La scolarisation des élèves présentant des difficultés comportementales en classe ordinaire continue de soulever plusieurs défis au Québec où le modèle intégratif est encore en vigueur. Dans ce contexte, les enjeux liés à la réintégration au secondaire ont pu être documentés auprès de celles⋅ceux qui en ont été exclu⋅e⋅s. Les témoignages des participant⋅e⋅s ont fait émerger 12 enjeux qui recoupent plusieurs de ceux identifiés dans la littérature. Les résultats confirment l’importance des relations enseignant⋅e-élève positives, des pratiques enseignantes efficaces, du soutien individuel en classe, de la préparation de l’élève à la réintégration et d’une réintégration planifiée, pas improvisée (Carignan, Massé et Lanaris, 2007). De plus, ils viennent bonifier de manière significative notre compréhension des enjeux personnels liés au succès de la réintégration, parfois mis à l’écart au profit des enjeux environnementaux et comportementaux, tels qu’identifiés dans la recension des écrits de Beaudoin et Nadeau (2020). Ainsi, deux enjeux personnels apparaissent très importants : 1) la volonté et la maturité de l’élève ; 2) ses sentiments négatifs de peur, de crainte et d’appréhension. Ces enjeux influencent le succès de la réintégration, puisqu’il sera très difficile d’intégrer et de maintenir un⋅e élève présentant des difficultés comportementales en classe ordinaire si elle⋅il ne souhaite pas y être ou si elle⋅il s’y sent mal. D’une part, cette étude permet donc de circonscrire un peu mieux les limites liées à la scolarisation de ces élèves en classe ordinaire et invite à la prudence quant à la généralisation de ses avantages (Rousseau et coll., 2015). D’autre part, elle identifie aussi de nombreuses pistes d’intervention susceptibles d’aider le personnel scolaire à mieux accueillir les élèves présentant des difficultés comportementales en classe ordinaire. Enfin, les futures recherches devraient s’intéresser de plus près au processus de réintégration ainsi qu’à l’évolution des enjeux en accompagnant des élèves à chacune de ses étapes.

7. Conclusion

Certaines limites invitent à analyser et interpréter les résultats avec précaution et nuance. La taille de l’échantillon de participant⋅e⋅s (N = 14) et leurs caractéristiques relativement homogènes (âge similaire, présence de difficultés comportementales significatives, tou⋅te⋅s en classe d’adaptation scolaire) ne permettent pas de généraliser leurs perceptions à la diversité des élèves présentant des difficultés comportementales.

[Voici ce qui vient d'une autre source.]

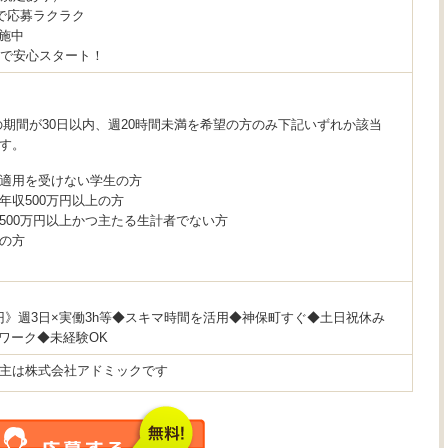
で応募ラクラク
実施中
Kで安心スタート！
の期間が30日以内、週20時間未満を希望の方のみ下記いずれか該当
す。
適用を受けない学生の方
年収500万円以上の方
500万円以上かつ主たる生計者でない方
の方
00円》週3日×実働3h等◆スキマ時間を活用◆神保町すぐ◆土日祝休み
ワーク◆未経験OK
主は株式会社アドミックです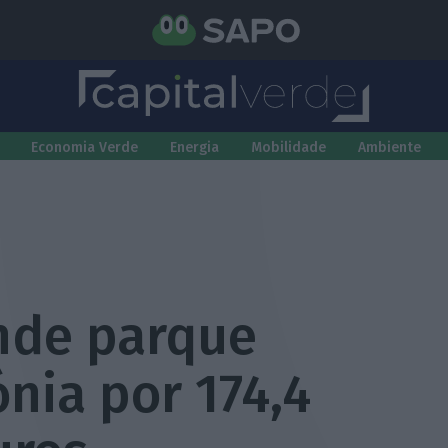
Economia Verde
Energia
Mobilidade
Ambiente
nde parque
ónia por 174,4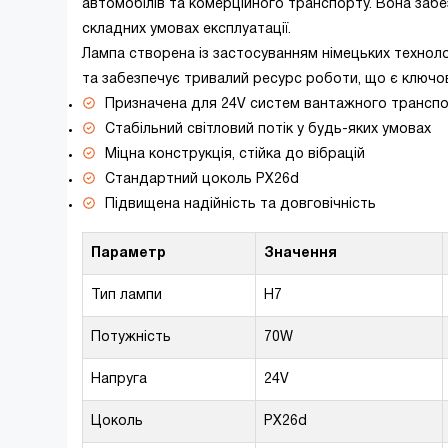
автомобілів та комерційного транспорту. Вона забез
складних умовах експлуатації.
Лампа створена із застосуванням німецьких техноло
та забезпечує тривалий ресурс роботи, що є ключо
Призначена для 24V систем вантажного трансп
Стабільний світловий потік у будь-яких умовах
Міцна конструкція, стійка до вібрацій
Стандартний цоколь PX26d
Підвищена надійність та довговічність
Параметр
Значення
Тип лампи
H7
Потужність
70W
Напруга
24V
Цоколь
PX26d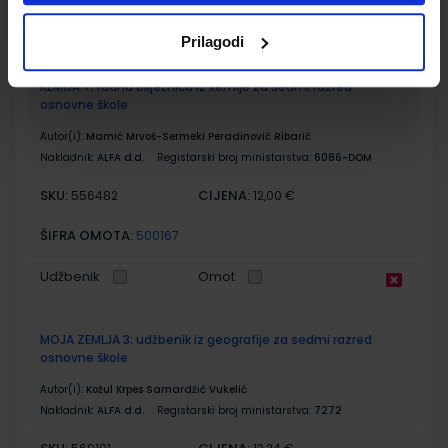
Udžbenik
Omot
Prilagodi
KEMIJA 7; radna bilježnica iz kemije za sedmi razred
osnovne škole
Autor(i):
Mamić Mrvoš-Sermeki Peradinović Ribarić
Nakladnik:
ALFA d.d.
Registarski broj ministarstva:
6086-DOM
SKU:
CIJENA:
556482
12,00 €
ŠIFRA OMOTA:
500167
Udžbenik
Omot
MOJA ZEMLJA 3; udžbenik iz geografije za sedmi razred
osnovne škole
Autor(i):
Kožul Krpes Samardžić Vukelić
Nakladnik:
ALFA d.d.
Registarski broj ministarstva:
7272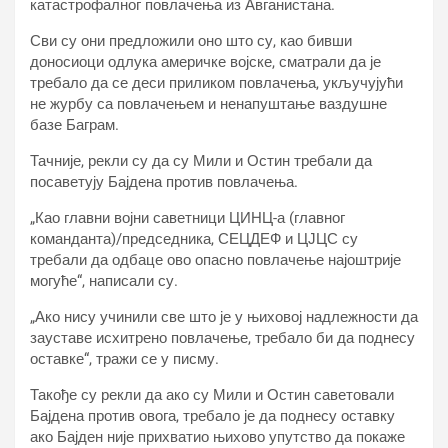
катастрофалног повлачења из Авганистана.
Сви су они предложили оно што су, као бивши
доносиоци одлука америчке војске, сматрали да је
требало да се деси приликом повлачења, укључујући
не журбу са повлачењем и ненапуштање ваздушне
базе Баграм.
Тачније, рекли су да су Мили и Остин требали да
посаветују Бајдена против повлачења.
„Као главни војни саветници ЦИНЦ-а (главног
команданта)/председника, СЕЦДЕФ и ЦЈЦС су
требали да одбаце ово опасно повлачење најоштрије
могуће“, написали су.
„Ако нису учинили све што је у њиховој надлежности да
зауставе исхитрено повлачење, требало би да поднесу
оставке“, тражи се у писму.
Такође су рекли да ако су Мили и Остин саветовали
Бајдена против овога, требало је да поднесу оставку
ако Бајден није прихватио њихово упутство да покаже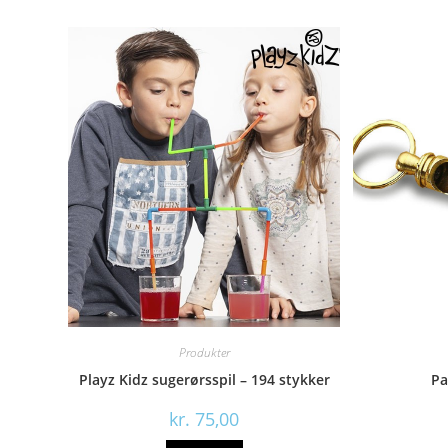
Produkter
Playz Kidz sugerørsspil – 194 stykker
Pa
kr.
75,00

Il est aussi probable qu’une certaine forme de désirabilité sociale ait pu influencer certains résultats, comme pour les questions concernant la diplomation. Sans vouloir extrapoler les résultats de cette recherche à l’ensemble des élèves présentant des difficultés comportementales, ceux-ci témoignent tout de même de la réalité quotidienne vécue à l’école par plusieurs d’entre eux et nous offrent des pistes prometteuses pour l’améliorer.

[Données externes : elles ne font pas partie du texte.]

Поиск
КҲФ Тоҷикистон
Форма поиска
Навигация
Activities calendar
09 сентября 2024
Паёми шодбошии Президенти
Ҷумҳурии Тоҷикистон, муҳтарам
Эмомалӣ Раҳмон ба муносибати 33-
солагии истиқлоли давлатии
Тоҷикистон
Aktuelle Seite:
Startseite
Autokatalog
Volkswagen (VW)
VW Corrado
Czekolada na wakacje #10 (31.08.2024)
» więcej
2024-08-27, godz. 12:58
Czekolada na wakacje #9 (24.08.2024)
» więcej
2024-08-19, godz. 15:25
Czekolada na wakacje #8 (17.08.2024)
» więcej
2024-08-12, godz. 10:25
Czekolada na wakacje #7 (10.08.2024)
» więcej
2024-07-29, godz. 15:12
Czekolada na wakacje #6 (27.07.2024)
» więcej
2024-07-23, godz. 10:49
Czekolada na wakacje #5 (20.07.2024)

De nos jours, la scolarisation de ces élèves continue de poser des défis importants aux milieux scolaires qui devront être créatifs et innovants afin de parvenir à favoriser leur présence en classe ordinaire. Témoignant d’un vécu assez négatif à l’école et d’une nette préférence pour les classes d’adaptation scolaire, le chemin menant à leur réussite en classe ordinaire est encore parsemé de plusieurs embuches. Dans ce contexte, les perceptions des élèves nous fournissent des pistes de réflexion et d’action fort pertinentes à explorer afin de favoriser leur développement, leur bien-être et leur pleine participation en classe ordinaire. Enfin, puisque les pratiques de gestion de classe des enseignant⋅e⋅s représentent un déterminant significatif de l’expérience scolaire des élèves présentant des difficultés comportementales, elles méritent que l’on continue à s’y intéresser afin de faire émerger celles qui s’avèrent les plus efficaces.